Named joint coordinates
═══

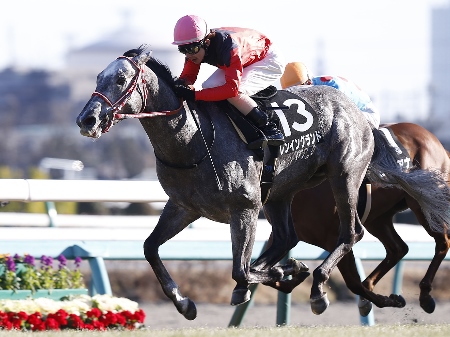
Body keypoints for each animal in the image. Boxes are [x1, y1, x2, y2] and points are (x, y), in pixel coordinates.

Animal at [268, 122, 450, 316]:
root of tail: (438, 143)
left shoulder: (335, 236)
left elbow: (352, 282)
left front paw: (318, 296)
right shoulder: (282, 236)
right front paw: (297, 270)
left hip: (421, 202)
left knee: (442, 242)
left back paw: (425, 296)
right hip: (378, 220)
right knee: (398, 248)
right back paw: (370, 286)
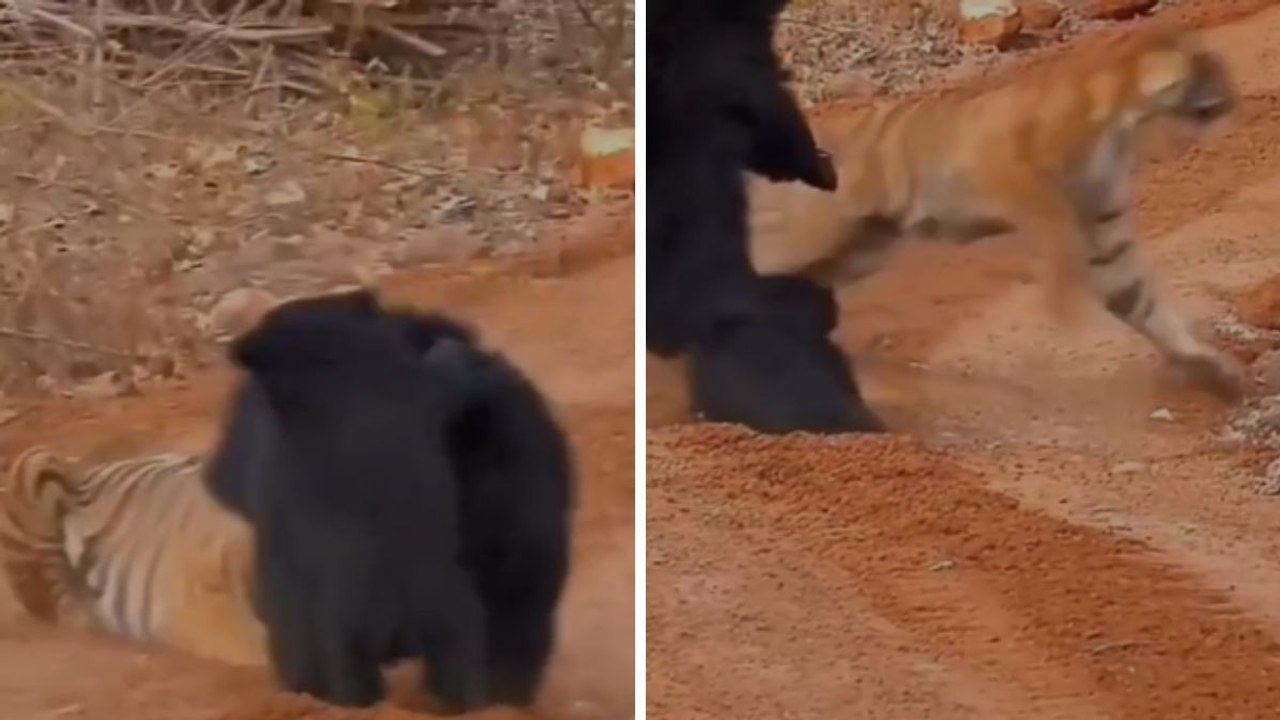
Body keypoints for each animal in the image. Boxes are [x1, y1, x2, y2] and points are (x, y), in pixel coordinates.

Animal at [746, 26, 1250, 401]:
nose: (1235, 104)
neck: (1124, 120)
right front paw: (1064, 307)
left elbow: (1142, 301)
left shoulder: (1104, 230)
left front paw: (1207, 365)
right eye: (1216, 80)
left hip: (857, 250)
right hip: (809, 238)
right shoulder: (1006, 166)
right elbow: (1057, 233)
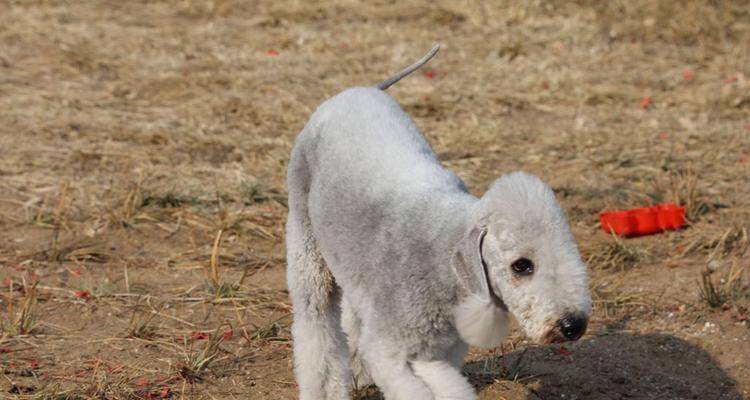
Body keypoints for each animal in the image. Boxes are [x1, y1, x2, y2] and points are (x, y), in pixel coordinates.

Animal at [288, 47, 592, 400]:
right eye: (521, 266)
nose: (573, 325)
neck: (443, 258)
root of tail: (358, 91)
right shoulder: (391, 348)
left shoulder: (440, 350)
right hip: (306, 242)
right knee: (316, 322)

═══

> [Work request] From the line holding "root of tail: (358, 91)" down to the final line above, quote every line exactly and only those lines.

> [Response]
root of tail: (358, 91)
right shoulder: (391, 348)
left shoulder: (440, 350)
right hip: (306, 242)
right knee: (316, 322)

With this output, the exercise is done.